Priority sector lending expanded
The central bank has broadened the scope of priority sector lending. While banks were previously mandated to extend credit to agriculture, micro and small enterprises, and energy, the revised framework now includes information technology, export-oriented industries, and tourism within the priority ambit.
Although development banks and finance companies were already required to allocate mandatory lending to tourism, commercial banks can now also count their tourism sector exposure toward priority lending requirements.
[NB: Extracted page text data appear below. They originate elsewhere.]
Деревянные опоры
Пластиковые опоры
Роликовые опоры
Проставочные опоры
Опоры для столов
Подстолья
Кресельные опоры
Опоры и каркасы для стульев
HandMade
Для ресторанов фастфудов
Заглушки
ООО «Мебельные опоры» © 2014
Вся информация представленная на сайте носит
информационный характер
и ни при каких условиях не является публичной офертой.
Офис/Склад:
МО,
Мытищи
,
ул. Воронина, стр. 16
According to the review, the sectoral lending framework, introduced to promote credit expansion in agriculture, energy, and small and cottage industries, will now incorporate tourism, IT, and export-oriented industries based on domestic raw materials. The existing requirement for banks and financial institutions to maintain minimum credit ratios in each designated sector will also be revised.
The expansion comes as several banks have faced penalties for failing to meet priority lending thresholds. Notably, Standard Chartered Bank Nepal was fined in recent months for non-compliance. With the broader definition, a wider range of lending will qualify under the mandatory targets, potentially reducing regulatory penalties.
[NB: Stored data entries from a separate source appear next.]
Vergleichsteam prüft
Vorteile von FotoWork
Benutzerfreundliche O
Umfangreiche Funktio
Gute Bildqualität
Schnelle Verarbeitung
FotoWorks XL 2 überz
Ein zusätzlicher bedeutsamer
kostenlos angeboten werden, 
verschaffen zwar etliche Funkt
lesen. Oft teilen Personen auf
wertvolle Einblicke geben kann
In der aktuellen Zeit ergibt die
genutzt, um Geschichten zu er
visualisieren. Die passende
Higher overseas investment limits
NRB has also increased the ceiling for banks’ foreign investments. The limit on investments in foreign bonds and non-deliverable forwards, previously capped at 25% of primary capital, has been raised to 30%.
The revision enables banks to deploy surplus foreign currency reserves more profitably. Until now, banks with excess liquidity were effectively compelled to park funds at NRB under the standing deposit facility at an interest rate of 2.75%. With overseas bond yields higher, banks can potentially earn improved returns.
Yields on U.S. Treasury securities are currently above 3.5%, while bonds in other markets are offering returns exceeding 4%, creating opportunities for enhanced income from foreign investments.
The review further notes that the central bank will streamline foreign investment processes for inflows into infrastructure projects in data centers, cloud computing, artificial intelligence, and robotics, while encouraging banks and financial institutions to expand financing to these technology-driven sectors.
Relief for displaced businesses
The central bank has introduced special provisions for enterprises displaced by the expansion of the Mahendra Highway and the Mid-Hill Highway. Loans extended to such businesses can be restructured or rescheduled until the end of the fiscal month of 2025/26 (mid-July 2026), provided a minimum interest rate of 10% is charged.
Additionally, the central bank has reiterated that borrowers unable to immediately repay loans due to genuine circumstances will not be automatically blacklisted. For borrowers already on the blacklist, banks and financial institutions may remove them from the list for up to six months, subject to valid justification, to facilitate recovery of outstanding dues. The bank will progressively curb the use of cheque-based transactions as it accelerates the shift toward digital payment systems, the review states.